Il tycoon ha prontamente risposto dicendo che «il figlio Hunter è un condannato», rigirando la frittata sulla recente condanna di Hunter Biden da parte di un tribunale del Delaware per aver acquistato un’arma mentre era tossicodipendente. Non solo: ha rilanciato dicendo che presto anche il presidente «potrebbe essere un condannato».

Anche nei momenti che avrebbero dovuto essere più favorevoli al candidato dem, come quelli relativi al tema dell’aborto e alla difesa della democrazia il 6 gennaio 2021, sono andati non splendidamente anche agli occhi di alcuni strateghi dem. Lo stesso Steve Schmidt del Lincoln Project, think tank di ex repubblicani ora vicini al mondo progressista, ha affermato che «Biden ha perso ieri sera e non c’è modo di tornare indietro».

E in effetti si fa fatica a trovare qualcosa di positivo in una performance deludente e in quel caso bisogna andare a fare ciò che non è stato fatto dai moderatori, ovverosia fare un fact-checking alle affermazioni di Trump secondo cui sotto il suo mandato il confine era «perfettamente sotto controllo» oppure la smentita del suo «aver fatto sesso con una pornostar».

E quindi è molto condivisibile il giudizio di Andrew Yang, imprenditore del tech candidato alle primarie dem nel 2020: «Ho fatto sette dibattiti con Biden e oggi appare proprio un’altra persona». Da parte del team trumpiano, invece, si registra una comprensibile gioia, con eccessi come quello del consulente sull’immigrazione Stephen Miller che ha detto «Trump ha dato una lezione di comunicazione che verrà studiata per decenni». Giudizio più tiepido, ma comunque tranchant è quello dell’ex speechwriter di Ronald Reagan Peggy Noonan che ha parlato di «rotta» e di «disastro senza attenuanti» per il presidente in carica.

Tanto che anche altri punti su cui Biden è più forte, come la politica estera, sono stati messi in discussione facilmente da Trump anche con affermazioni totalmente senza fondamento, come quella che l’invasione dell’Ucraina e l’attacco di Hamas del 7 ottobre siano avvenuti solo perché «ci sei tu alla Casa Bianca».

«Una partenza lenta»

A questo punto c’è il panico tra i dem, che pensano l’impensabile anche apertamente, con persino Kamala Harris che deve dire che il suo capo ha fatto una «partenza lenta». Anche lo spin delle prime ore da parte della campagna di Biden di affermare che il presidente «ha proposto una visione positiva dell’America» non regge più e il vantaggio delle ultime settimane in termini di fondi per la campagna elettorale è andato già in fumo.

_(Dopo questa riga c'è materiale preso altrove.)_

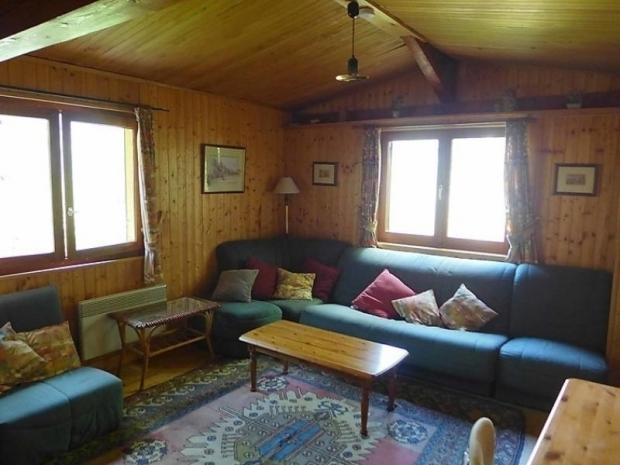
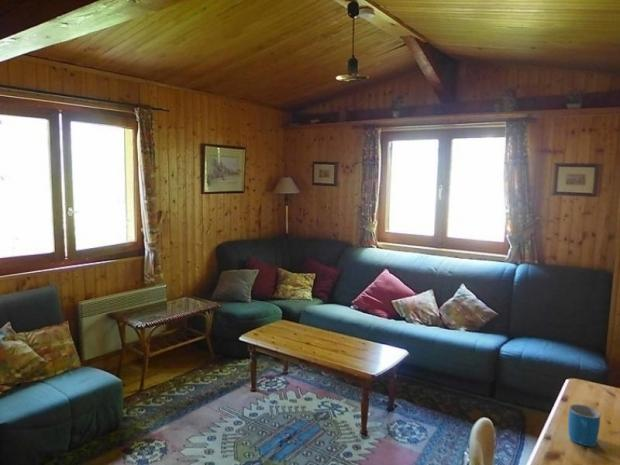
+ mug [567,403,602,448]
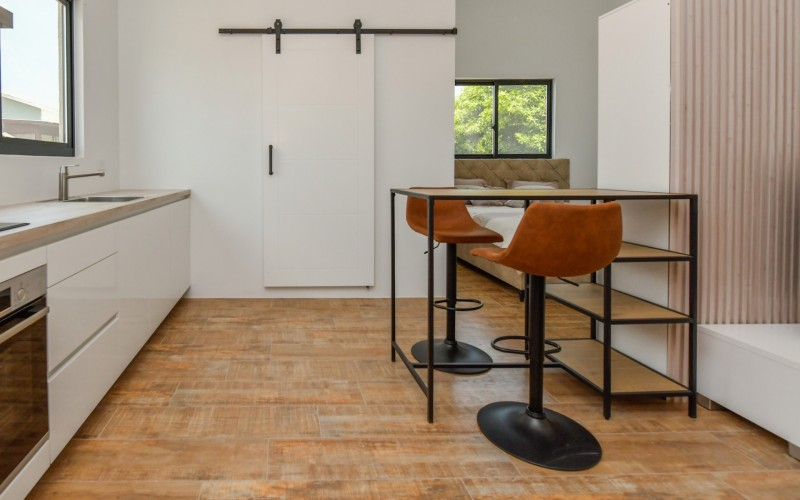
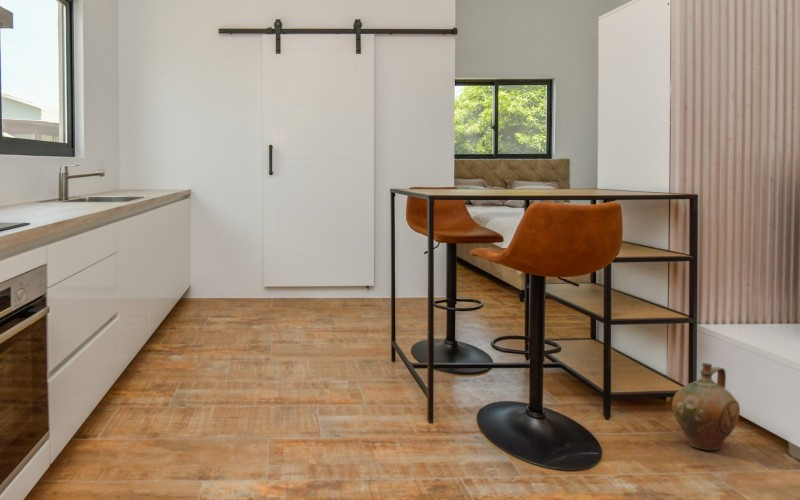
+ ceramic jug [671,362,741,451]
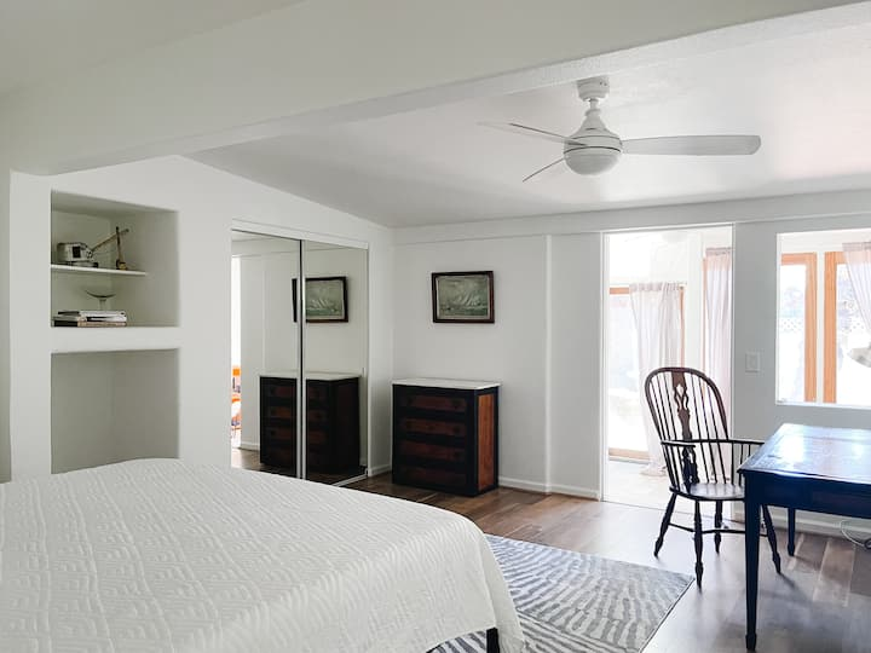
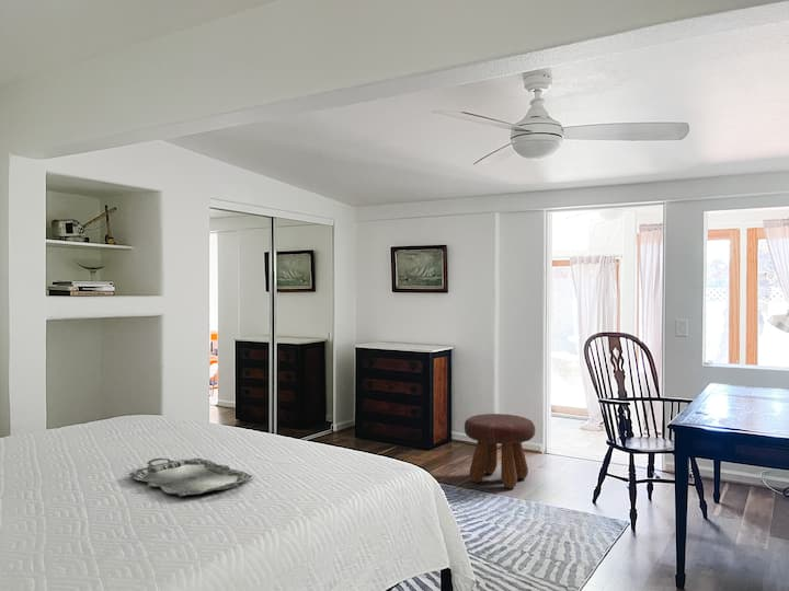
+ serving tray [128,457,253,497]
+ footstool [464,413,536,489]
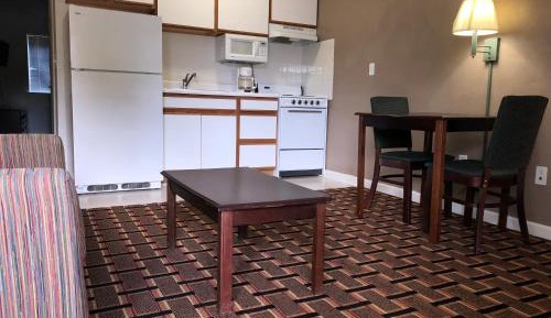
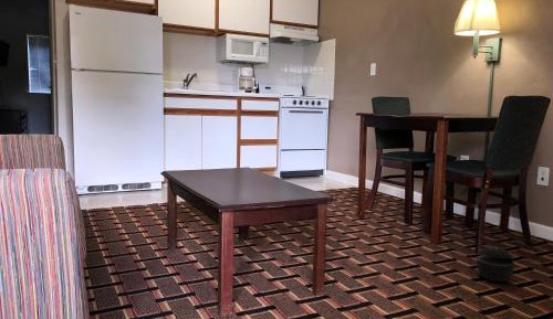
+ speaker [476,246,515,283]
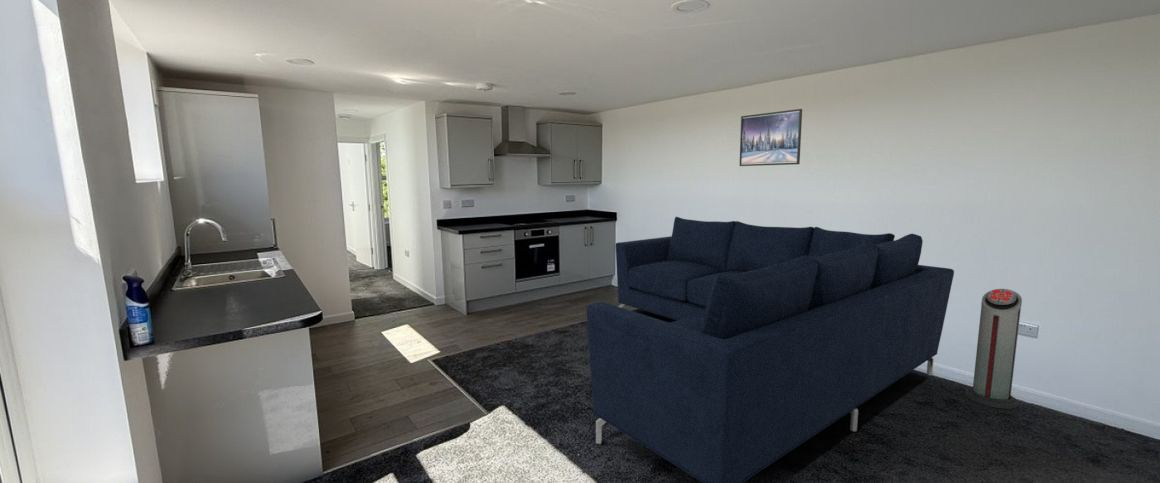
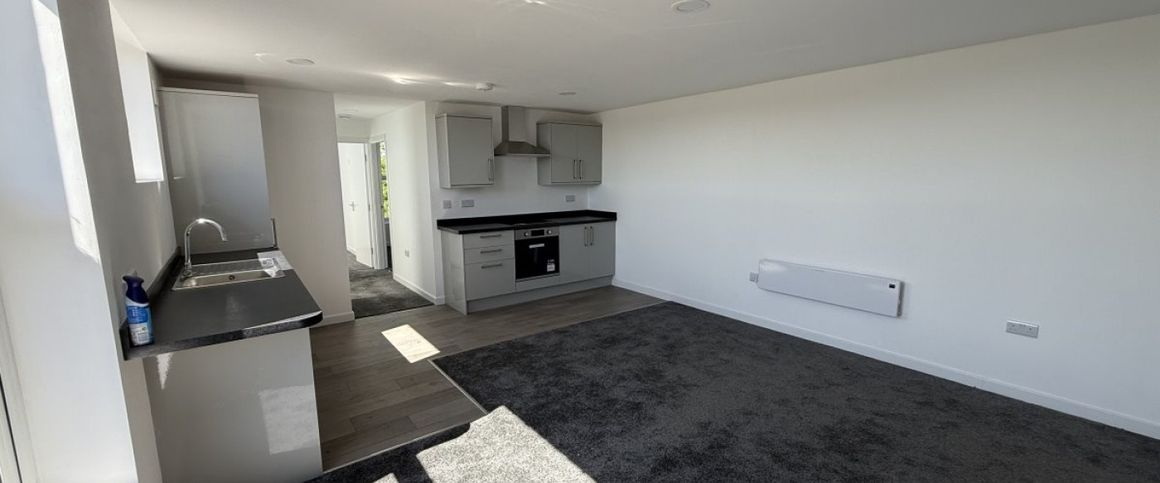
- air purifier [964,288,1023,410]
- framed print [739,108,803,167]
- sofa [586,216,955,483]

Si pensa addirittura a una “brokered convention”, una forma di convention che non si vedeva dagli anni Venti del Novecento, con i maggiorenti del partito che si riuniscono per scegliere un candidato, che a quel punto potrebbe essere un’outsider completa come la governatrice del Michigan Gretchen Whitmer o la segretaria al Commercio Gina Raimondo, per capitalizzare uno dei pochi punti dove Biden ha tenuto, quello relativo all’aborto e al fatto che grazie a tre giudici nominati da Trump è stata cancellata la Roe v. Wade che stabiliva il diritto federale all’interruzione di gravidanza.

Oggi quindi ritorna alla mente il titolo di The Atlantic di qualche settimana fa: “Ruth Bader Biden”, riferendosi alla storica giudice progressista della Corte Suprema Ruth Bader Ginsburg morta durante la presidenza di Donald Trump che per anni si rifiutò di cedere il passo quando alla Casa Bianca c’era Barack Obama.

La decisione però spetta proprio a Biden. Se come afferma da mesi è in gioco la democrazia, una presidenza Trump con maggioranza repubblicana a Camera e Senato da oggi è un’opzione molto più concreta di ieri se l’inquilino della Casa Bianca non si farà da parte.